Exercise description.
Make an exact transcription of the data below.

#### Dataset excerpts ####

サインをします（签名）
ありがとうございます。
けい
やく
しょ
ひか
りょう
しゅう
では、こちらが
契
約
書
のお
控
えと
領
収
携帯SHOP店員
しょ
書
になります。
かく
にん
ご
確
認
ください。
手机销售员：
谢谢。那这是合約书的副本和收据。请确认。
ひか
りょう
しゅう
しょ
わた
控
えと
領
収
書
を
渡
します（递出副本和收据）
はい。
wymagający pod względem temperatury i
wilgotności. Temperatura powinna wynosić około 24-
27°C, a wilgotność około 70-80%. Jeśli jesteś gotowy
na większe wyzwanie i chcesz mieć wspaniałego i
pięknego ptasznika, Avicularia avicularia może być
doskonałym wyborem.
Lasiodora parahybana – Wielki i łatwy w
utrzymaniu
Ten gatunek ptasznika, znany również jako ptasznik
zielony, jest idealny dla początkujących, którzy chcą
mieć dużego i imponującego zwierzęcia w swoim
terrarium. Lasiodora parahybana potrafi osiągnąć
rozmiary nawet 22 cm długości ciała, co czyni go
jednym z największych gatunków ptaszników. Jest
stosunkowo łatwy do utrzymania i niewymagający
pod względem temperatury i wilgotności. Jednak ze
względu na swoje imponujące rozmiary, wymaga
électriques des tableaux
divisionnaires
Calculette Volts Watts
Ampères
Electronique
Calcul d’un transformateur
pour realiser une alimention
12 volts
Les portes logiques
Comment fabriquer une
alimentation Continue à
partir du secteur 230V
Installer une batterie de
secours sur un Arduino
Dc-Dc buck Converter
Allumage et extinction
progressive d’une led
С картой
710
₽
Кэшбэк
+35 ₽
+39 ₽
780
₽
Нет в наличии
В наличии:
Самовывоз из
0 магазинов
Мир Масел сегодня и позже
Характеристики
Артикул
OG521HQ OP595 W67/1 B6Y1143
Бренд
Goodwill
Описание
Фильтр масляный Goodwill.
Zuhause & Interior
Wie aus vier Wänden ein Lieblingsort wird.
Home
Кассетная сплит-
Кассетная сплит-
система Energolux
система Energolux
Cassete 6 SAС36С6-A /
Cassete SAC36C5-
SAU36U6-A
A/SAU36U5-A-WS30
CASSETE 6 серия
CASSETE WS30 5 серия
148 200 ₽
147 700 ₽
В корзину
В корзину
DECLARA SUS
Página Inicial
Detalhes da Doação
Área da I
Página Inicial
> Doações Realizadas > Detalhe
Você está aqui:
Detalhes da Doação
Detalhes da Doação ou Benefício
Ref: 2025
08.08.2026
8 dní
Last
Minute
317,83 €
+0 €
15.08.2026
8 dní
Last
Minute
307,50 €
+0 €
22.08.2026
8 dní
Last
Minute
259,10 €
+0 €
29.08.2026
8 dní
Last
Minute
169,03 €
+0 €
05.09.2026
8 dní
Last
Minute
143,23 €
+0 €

####

Task answer.
サインをします（签名）
ありがとうございます。
けい
やく
しょ
ひか
りょう
しゅう
では、こちらが
契
約
書
のお
控
えと
領
収
携帯SHOP店員
しょ
書
になります。
かく
にん
ご
確
認
ください。
手机销售员：
谢谢。那这是合約书的副本和收据。请确认。
ひか
りょう
しゅう
しょ
わた
控
えと
領
収
書
を
渡
します（递出副本和收据）
はい。
wymagający pod względem temperatury i
wilgotności. Temperatura powinna wynosić około 24-
27°C, a wilgotność około 70-80%. Jeśli jesteś gotowy
na większe wyzwanie i chcesz mieć wspaniałego i
pięknego ptasznika, Avicularia avicularia może być
doskonałym wyborem.
Lasiodora parahybana – Wielki i łatwy w
utrzymaniu
Ten gatunek ptasznika, znany również jako ptasznik
zielony, jest idealny dla początkujących, którzy chcą
mieć dużego i imponującego zwierzęcia w swoim
terrarium. Lasiodora parahybana potrafi osiągnąć
rozmiary nawet 22 cm długości ciała, co czyni go
jednym z największych gatunków ptaszników. Jest
stosunkowo łatwy do utrzymania i niewymagający
pod względem temperatury i wilgotności. Jednak ze
względu na swoje imponujące rozmiary, wymaga
électriques des tableaux
divisionnaires
Calculette Volts Watts
Ampères
Electronique
Calcul d’un transformateur
pour realiser une alimention
12 volts
Les portes logiques
Comment fabriquer une
alimentation Continue à
partir du secteur 230V
Installer une batterie de
secours sur un Arduino
Dc-Dc buck Converter
Allumage et extinction
progressive d’une led
С картой
710
₽
Кэшбэк
+35 ₽
+39 ₽
780
₽
Нет в наличии
В наличии:
Самовывоз из
0 магазинов
Мир Масел сегодня и позже
Характеристики
Артикул
OG521HQ OP595 W67/1 B6Y1143
Бренд
Goodwill
Описание
Фильтр масляный Goodwill.
Zuhause & Interior
Wie aus vier Wänden ein Lieblingsort wird.
Home
Кассетная сплит-
Кассетная сплит-
система Energolux
система Energolux
Cassete 6 SAС36С6-A /
Cassete SAC36C5-
SAU36U6-A
A/SAU36U5-A-WS30
CASSETE 6 серия
CASSETE WS30 5 серия
148 200 ₽
147 700 ₽
В корзину
В корзину
DECLARA SUS
Página Inicial
Detalhes da Doação
Área da I
Página Inicial
> Doações Realizadas > Detalhe
Você está aqui:
Detalhes da Doação
Detalhes da Doação ou Benefício
Ref: 2025
08.08.2026
8 dní
Last
Minute
317,83 €
+0 €
15.08.2026
8 dní
Last
Minute
307,50 €
+0 €
22.08.2026
8 dní
Last
Minute
259,10 €
+0 €
29.08.2026
8 dní
Last
Minute
169,03 €
+0 €
05.09.2026
8 dní
Last
Minute
143,23 €
+0 €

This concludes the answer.